Question

Diagram shows the variation of internal energy $\left(\right.U\left.\right)$ with the pressure $\left(\right.P\left.\right)$ of $2.0 \, mole$ gas in cyclic process $abcda$ . The temperature of gas at $c$ and $d$ are $300 \, K$ and $500 \, K$ , respectively.

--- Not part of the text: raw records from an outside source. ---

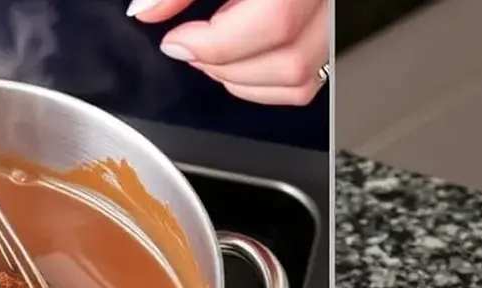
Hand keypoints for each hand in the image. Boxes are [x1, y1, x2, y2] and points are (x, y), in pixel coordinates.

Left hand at [127, 0, 327, 105]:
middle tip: (189, 45)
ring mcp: (335, 18)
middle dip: (225, 64)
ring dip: (244, 79)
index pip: (273, 20)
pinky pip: (307, 82)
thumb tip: (145, 9)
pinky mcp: (329, 32)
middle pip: (288, 59)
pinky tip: (236, 63)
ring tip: (209, 54)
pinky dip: (266, 84)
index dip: (215, 42)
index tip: (174, 40)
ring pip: (300, 77)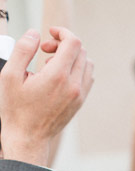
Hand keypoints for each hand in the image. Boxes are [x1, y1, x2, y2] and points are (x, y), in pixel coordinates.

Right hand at [0, 27, 92, 165]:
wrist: (28, 137)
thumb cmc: (16, 109)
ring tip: (49, 63)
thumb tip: (35, 34)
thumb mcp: (10, 76)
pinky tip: (58, 74)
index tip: (49, 32)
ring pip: (87, 63)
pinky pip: (87, 77)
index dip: (62, 32)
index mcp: (57, 76)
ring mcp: (80, 94)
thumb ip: (23, 50)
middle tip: (44, 50)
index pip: (73, 43)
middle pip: (81, 51)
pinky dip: (76, 68)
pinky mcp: (81, 101)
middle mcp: (74, 85)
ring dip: (71, 56)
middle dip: (63, 44)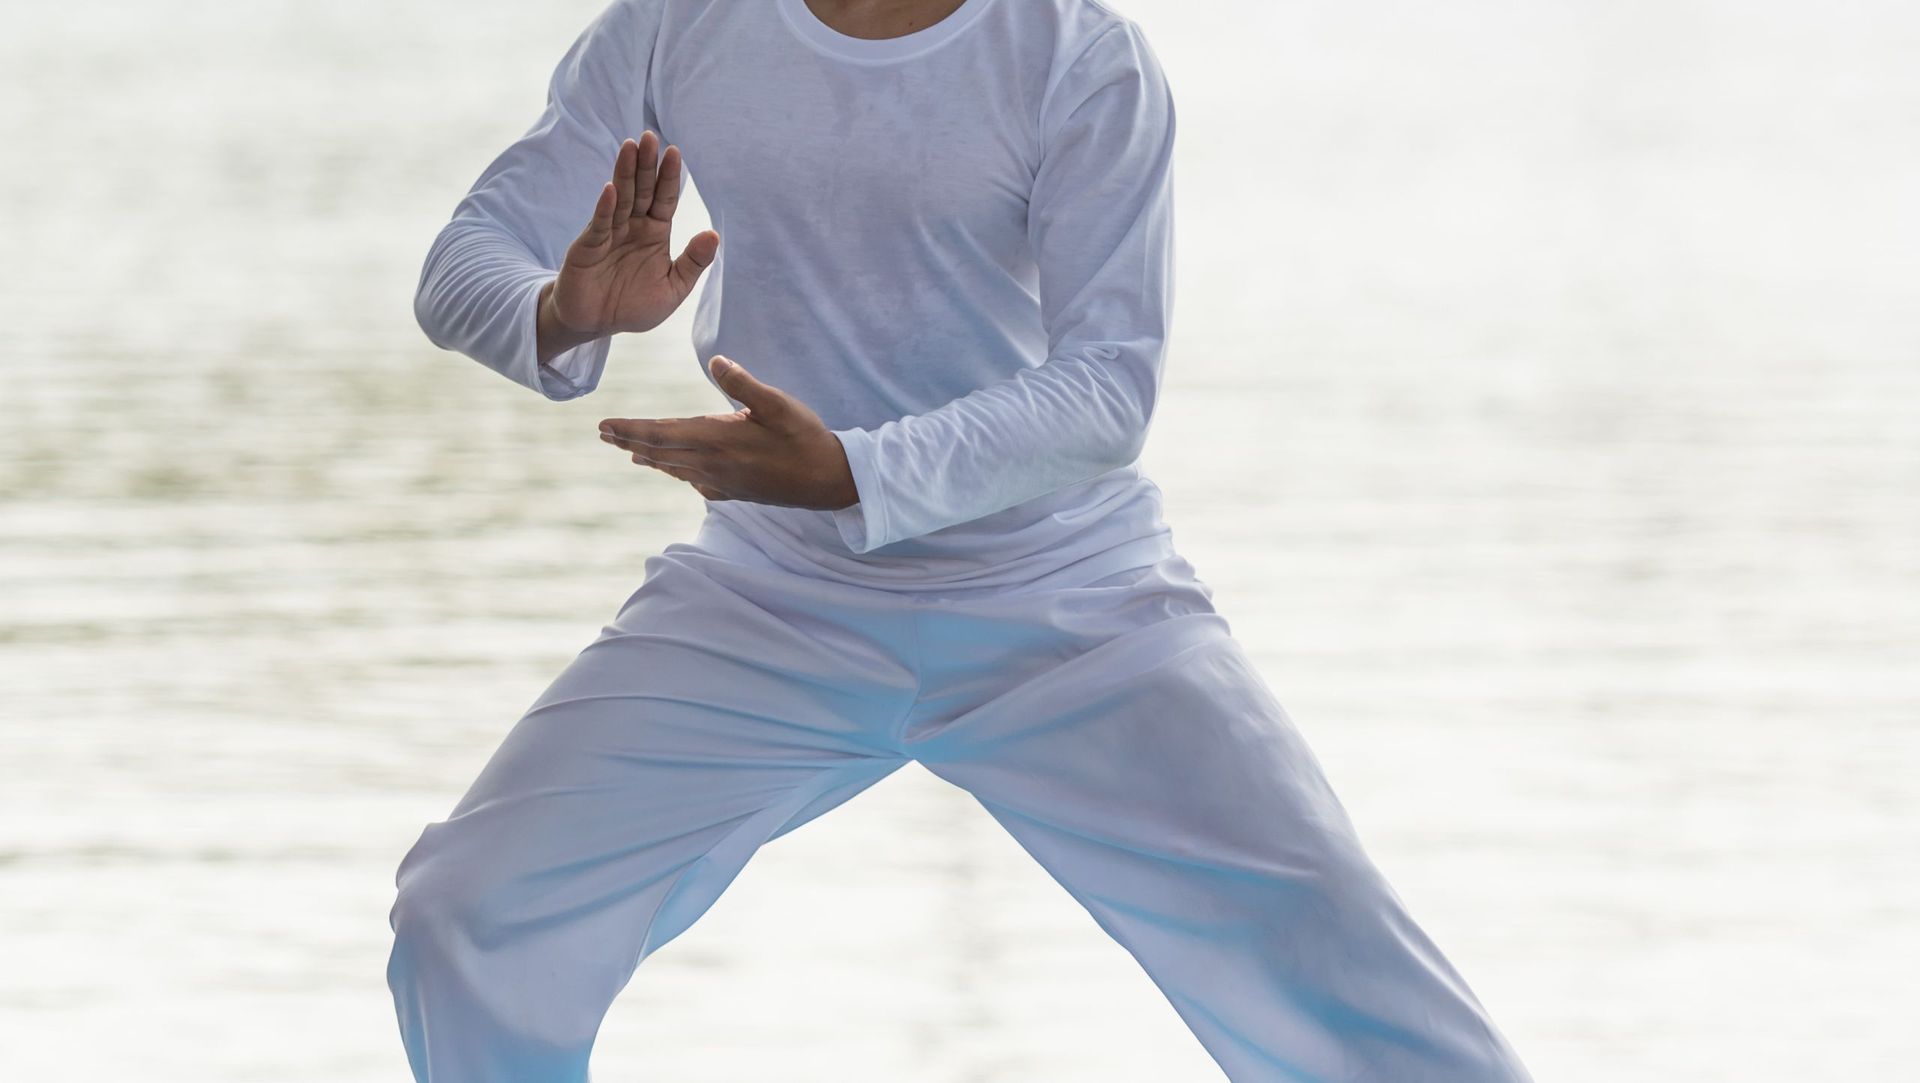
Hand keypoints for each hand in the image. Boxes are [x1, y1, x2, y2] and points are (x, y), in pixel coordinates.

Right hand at [546, 131, 718, 340]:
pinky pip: (599, 224)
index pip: (664, 199)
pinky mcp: (588, 246)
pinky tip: (611, 189)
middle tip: (650, 136)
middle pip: (641, 190)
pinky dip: (605, 207)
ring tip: (630, 147)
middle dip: (645, 164)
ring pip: (620, 198)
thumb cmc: (634, 305)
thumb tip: (713, 235)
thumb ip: (693, 262)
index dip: (668, 177)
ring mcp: (609, 233)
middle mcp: (632, 226)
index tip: (674, 152)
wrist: (595, 323)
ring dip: (624, 173)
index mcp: (655, 232)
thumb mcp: (673, 288)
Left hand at [598, 357, 859, 510]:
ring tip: (628, 451)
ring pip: (675, 469)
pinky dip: (676, 473)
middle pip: (660, 452)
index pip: (662, 433)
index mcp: (717, 439)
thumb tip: (716, 361)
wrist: (828, 481)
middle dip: (629, 441)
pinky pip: (695, 482)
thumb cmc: (805, 437)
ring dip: (648, 457)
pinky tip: (674, 470)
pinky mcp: (735, 492)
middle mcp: (712, 464)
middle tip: (603, 434)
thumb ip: (744, 384)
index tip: (605, 424)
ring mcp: (722, 482)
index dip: (631, 428)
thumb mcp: (779, 404)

Calculate the heat absorbed by the gas during the process.

• A. $440 \, R \, ln2$
• B. $400 \, R \, ln2$
• C. $430 \, R \, ln2$
• D. $414 \, R \, ln2$

Answer 1

Answer: (B)

Change in internal energy for cyclic process $\left(\Delta \text{U}\right) = 0$
For process $\text{a} \rightarrow \text{b} \text{, } \left(\text{P} - \text{constant}\right)$
$\text{W}_{\text{a} \rightarrow \text{b}} = \text{P} \Delta \text{V} = \text{n} \text{R} \Delta \text{T} = - 4 0 0 \text{ R}$
For process $\text{b} \rightarrow \text{c} \text{, } \left(\text{T} - \text{constant}\right)$
$\left(\text{W}\right)_{\text{b} \rightarrow \text{c}}=nRTln\left(\frac{P_{i}}{P_{f}}\right)=-2\text{R}\left(300\right)\text{ln}2$
For process $\text{c} \rightarrow \text{d} \text{, } \left(\text{P} - \text{constant}\right)$
$\text{W}_{\text{c} \rightarrow \text{d}}=\text{P}\Delta \text{V}=\text{nR}\Delta \text{T=}+400\text{R}$
For process $\text{d} \rightarrow \text{a} \text{, } \left(\text{T} - \text{constant}\right)$
$\left(\text{W}\right)_{\text{d} \rightarrow \text{a}}=nRTln\left(\frac{P_{i}}{P_{f}}\right)=+2\text{R}\left(5 0 0\right)\text{ln}2$
Net work,
$\left(\Delta \text{W}\right) = \left(\text{W}\right)_{\text{a} \rightarrow \text{b}} + \left(\text{W}\right)_{\text{b} + \text{c}} + \left(\text{W}\right)_{\text{c} \rightarrow \text{d}} + \left(\text{W}\right)_{\text{d} \rightarrow \text{a}}$
$\Delta \text{W} = 4 0 0 \text{ R ln 2}$
$\text{dQ} = \text{dU} + \text{dW}$ , first law of thermodynamics
$\text{dQ} = 4 0 0 \text{ R ln 2}$